Education prioritaire

Cela fait 30 ans que la France a adopté le dispositif des « zones d’éducation prioritaires » (ZEP). Ce fut la première mesure prise par Alain Savary, le ministre de l’éducation du nouveau président François Mitterand. Il la jugeait emblématique dans son ambition de « donner plus à ceux qui ont moins ».

Les évaluations se multiplient à l’approche de cet anniversaire … et « le bilan est bien maigre », comme l’écrit le très sérieux journal La Croix qui a consacré un dossier au sujet. « A moitié plein » titre l’édito du quotidien qui refuse de jeter le bébé avec l’eau du bain et qui conclut : « l’éducation prioritaire doit rester une priorité ». Le mérite des évaluations est de pointer les faiblesses des dispositifs mis en œuvre et donc d’indiquer les correctifs qui s’imposent.

Mais parlons d’abord des réussites. Il y en a et, elles aussi, doivent inspirer les décideurs et les mesures à prendre. « Les vraies réussites tiennent souvent à la qualité, à la motivation et au dévouement des personnels ». Cela concerne surtout des établissements qui ont privilégié la formation de ces personnels et qui ont pu s’appuyer sur des équipes stables. Alors que, le plus souvent, pour travailler « dans les tranchées », on trouve des débutants qui rêvent de les quitter au plus vite !

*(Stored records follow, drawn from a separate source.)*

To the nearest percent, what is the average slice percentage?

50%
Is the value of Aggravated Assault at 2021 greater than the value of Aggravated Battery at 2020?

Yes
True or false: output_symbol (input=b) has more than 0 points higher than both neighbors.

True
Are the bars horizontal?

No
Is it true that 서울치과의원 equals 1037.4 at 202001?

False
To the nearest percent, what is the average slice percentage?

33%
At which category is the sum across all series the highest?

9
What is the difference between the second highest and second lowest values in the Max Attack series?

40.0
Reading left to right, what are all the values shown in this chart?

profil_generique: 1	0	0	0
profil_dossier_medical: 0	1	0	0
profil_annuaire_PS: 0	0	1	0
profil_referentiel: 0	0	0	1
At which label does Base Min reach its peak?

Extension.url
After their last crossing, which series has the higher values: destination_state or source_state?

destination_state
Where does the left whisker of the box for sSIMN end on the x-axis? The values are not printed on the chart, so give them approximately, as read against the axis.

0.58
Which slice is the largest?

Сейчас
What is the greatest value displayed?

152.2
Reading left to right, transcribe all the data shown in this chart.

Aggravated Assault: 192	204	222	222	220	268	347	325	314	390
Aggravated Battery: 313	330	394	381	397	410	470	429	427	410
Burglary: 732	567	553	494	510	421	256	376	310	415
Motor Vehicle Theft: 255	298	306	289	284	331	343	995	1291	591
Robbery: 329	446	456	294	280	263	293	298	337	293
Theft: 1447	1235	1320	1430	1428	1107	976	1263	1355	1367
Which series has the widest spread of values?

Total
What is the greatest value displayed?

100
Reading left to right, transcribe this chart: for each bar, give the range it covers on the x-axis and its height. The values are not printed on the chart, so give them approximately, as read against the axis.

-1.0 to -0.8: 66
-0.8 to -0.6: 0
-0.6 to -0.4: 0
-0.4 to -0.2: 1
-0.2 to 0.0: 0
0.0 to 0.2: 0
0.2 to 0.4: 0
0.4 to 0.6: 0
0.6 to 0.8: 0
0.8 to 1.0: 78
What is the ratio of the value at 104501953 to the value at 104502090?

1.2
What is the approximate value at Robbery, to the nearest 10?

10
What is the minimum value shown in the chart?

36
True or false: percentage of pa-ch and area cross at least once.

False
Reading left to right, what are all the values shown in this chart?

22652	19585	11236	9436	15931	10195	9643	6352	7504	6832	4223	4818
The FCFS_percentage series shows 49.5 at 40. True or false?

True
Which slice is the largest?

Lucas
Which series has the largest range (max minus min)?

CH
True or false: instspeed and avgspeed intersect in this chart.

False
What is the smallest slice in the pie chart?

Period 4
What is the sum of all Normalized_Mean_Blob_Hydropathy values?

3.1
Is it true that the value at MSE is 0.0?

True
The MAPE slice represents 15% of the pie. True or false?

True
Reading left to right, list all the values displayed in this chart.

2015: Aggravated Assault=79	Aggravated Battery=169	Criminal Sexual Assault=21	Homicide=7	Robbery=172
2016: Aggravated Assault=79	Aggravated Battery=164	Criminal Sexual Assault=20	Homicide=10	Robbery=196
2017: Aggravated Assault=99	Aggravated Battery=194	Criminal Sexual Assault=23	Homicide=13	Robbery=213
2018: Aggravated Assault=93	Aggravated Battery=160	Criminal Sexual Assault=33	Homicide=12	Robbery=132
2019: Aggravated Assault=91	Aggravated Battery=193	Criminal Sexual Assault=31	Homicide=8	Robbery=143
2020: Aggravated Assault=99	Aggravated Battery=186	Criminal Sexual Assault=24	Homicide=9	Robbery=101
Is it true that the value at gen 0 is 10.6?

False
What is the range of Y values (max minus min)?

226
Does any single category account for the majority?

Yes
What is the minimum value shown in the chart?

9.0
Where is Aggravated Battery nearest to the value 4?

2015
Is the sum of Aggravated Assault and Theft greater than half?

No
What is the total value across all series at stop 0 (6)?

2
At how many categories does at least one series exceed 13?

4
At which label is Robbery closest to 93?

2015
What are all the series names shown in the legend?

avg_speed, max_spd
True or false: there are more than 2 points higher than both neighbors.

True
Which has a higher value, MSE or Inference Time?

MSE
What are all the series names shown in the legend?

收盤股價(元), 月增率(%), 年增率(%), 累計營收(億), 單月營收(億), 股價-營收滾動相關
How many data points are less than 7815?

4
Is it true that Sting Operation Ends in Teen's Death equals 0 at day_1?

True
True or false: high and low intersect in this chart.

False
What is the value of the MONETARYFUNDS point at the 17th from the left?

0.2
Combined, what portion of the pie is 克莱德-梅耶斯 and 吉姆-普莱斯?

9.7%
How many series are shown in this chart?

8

Autre acquis incontesté : la « pacification » d’établissements en zones dites sensibles. C’est un socle indispensable pour assurer les apprentissages. Mais c’est néanmoins sur ce plan-là, celui des savoirs garantis à tous, que les résultats sont les plus mitigés. Rien d’étonnant quand on sait que les moyens mis en œuvre, en France comme chez nous, n’ont jamais été à la hauteur des défis à relever. Pis : ces écoles en ZEP coûtent …moins cher que les autres ! « La masse salariale y est en général inférieure de 10 à 20% à celle des autres établissements ». Normal puisqu’il s’agit essentiellement de salaires de débutants.

A noter que, en France, les personnels qui travaillent dans ces zones reçoivent une modeste prime annuelle de l’ordre de 1.500 euros. Avec l’accord des syndicats …français. Mais il est bien clair que, outre les rémunérations, ce sont les conditions de travail qui doivent être améliorées : accompagnement et supervision des équipes, allègement administratif, renforcement par des éducateurs, médiateurs, logopèdes, … Pas seulement des profs en plus. « Si on se contente de cours magistraux, si on continue à donner des devoirs à des élèves qui, à la maison, ne bénéficient d’aucune aide, on ne va pas bien loin. Là où ça marche, on fait participer davantage les élèves en classes, on leur demande de travailler en groupe, … et surtout on les amène à réinvestir dans la vie quotidienne ce qui a été appris en cours ». Propos de Jacques Hazan, responsable de la principale association de parents français.

Question pour la route : plutôt que de vouloir à tout prix extraire de ces zones quelques « bons » élèves et les transférer vers des écoles d’autres quartiers, ne vaudrait-il pas mieux mettre le paquet dans l’éducation prioritaire ? Mais, chez nous, on a abandonné ce vocabulaire : on préfère « encadrement différencié » ! Voilà qui est fort et mobilisateur ! Qui plus est, nous n’y consacrons même pas 1% du budget enseignement de la communauté française. Des mots et des chiffres qui parlent d’eux-mêmes.